(YOUR TASK)
The data below must be returned in full and exactly.

(MATERIAL SHOWN)

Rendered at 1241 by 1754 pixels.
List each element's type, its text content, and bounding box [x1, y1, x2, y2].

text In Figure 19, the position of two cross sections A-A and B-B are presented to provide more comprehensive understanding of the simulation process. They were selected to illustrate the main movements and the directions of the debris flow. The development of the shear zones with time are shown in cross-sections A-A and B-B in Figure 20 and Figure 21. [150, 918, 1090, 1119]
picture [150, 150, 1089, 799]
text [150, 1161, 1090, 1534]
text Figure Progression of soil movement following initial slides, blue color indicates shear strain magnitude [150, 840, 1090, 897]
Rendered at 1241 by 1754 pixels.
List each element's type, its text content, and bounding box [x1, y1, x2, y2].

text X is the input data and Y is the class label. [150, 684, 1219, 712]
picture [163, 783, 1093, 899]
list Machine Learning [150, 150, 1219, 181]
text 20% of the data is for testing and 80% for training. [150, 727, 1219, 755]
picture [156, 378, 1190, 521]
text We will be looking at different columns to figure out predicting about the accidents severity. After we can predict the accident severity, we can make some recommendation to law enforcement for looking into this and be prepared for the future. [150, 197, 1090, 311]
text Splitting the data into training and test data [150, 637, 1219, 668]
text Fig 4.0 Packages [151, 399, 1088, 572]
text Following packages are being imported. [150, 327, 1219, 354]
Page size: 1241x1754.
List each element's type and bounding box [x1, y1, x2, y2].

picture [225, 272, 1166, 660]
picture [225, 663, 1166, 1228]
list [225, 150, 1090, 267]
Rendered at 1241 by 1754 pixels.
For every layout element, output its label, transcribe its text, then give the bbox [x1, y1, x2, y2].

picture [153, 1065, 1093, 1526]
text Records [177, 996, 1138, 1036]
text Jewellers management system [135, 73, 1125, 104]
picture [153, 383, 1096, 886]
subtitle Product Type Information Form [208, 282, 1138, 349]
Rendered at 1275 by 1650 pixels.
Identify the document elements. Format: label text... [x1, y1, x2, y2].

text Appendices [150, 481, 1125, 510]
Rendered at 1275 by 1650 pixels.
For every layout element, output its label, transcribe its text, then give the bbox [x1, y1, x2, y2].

(RESPONSE TO THE EXERCISE)
Rendered at 1241 by 1754 pixels.
List each element's type, its text content, and bounding box [x1, y1, x2, y2].

text In Figure 19, the position of two cross sections A-A and B-B are presented to provide more comprehensive understanding of the simulation process. They were selected to illustrate the main movements and the directions of the debris flow. The development of the shear zones with time are shown in cross-sections A-A and B-B in Figure 20 and Figure 21. [150, 918, 1090, 1119]
picture [150, 150, 1089, 799]
text [150, 1161, 1090, 1534]
text Figure Progression of soil movement following initial slides, blue color indicates shear strain magnitude [150, 840, 1090, 897]
Rendered at 1241 by 1754 pixels.
List each element's type, its text content, and bounding box [x1, y1, x2, y2].

text X is the input data and Y is the class label. [150, 684, 1219, 712]
picture [163, 783, 1093, 899]
list Machine Learning [150, 150, 1219, 181]
text 20% of the data is for testing and 80% for training. [150, 727, 1219, 755]
picture [156, 378, 1190, 521]
text We will be looking at different columns to figure out predicting about the accidents severity. After we can predict the accident severity, we can make some recommendation to law enforcement for looking into this and be prepared for the future. [150, 197, 1090, 311]
text Splitting the data into training and test data [150, 637, 1219, 668]
text Fig 4.0 Packages [151, 399, 1088, 572]
text Following packages are being imported. [150, 327, 1219, 354]
Page size: 1241x1754.
List each element's type and bounding box [x1, y1, x2, y2].

picture [225, 272, 1166, 660]
picture [225, 663, 1166, 1228]
list [225, 150, 1090, 267]
Rendered at 1241 by 1754 pixels.
For every layout element, output its label, transcribe its text, then give the bbox [x1, y1, x2, y2].

picture [153, 1065, 1093, 1526]
text Records [177, 996, 1138, 1036]
text Jewellers management system [135, 73, 1125, 104]
picture [153, 383, 1096, 886]
subtitle Product Type Information Form [208, 282, 1138, 349]
Rendered at 1275 by 1650 pixels.
Identify the document elements. Format: label text... [x1, y1, x2, y2].

text Appendices [150, 481, 1125, 510]
Rendered at 1275 by 1650 pixels.
For every layout element, output its label, transcribe its text, then give the bbox [x1, y1, x2, y2].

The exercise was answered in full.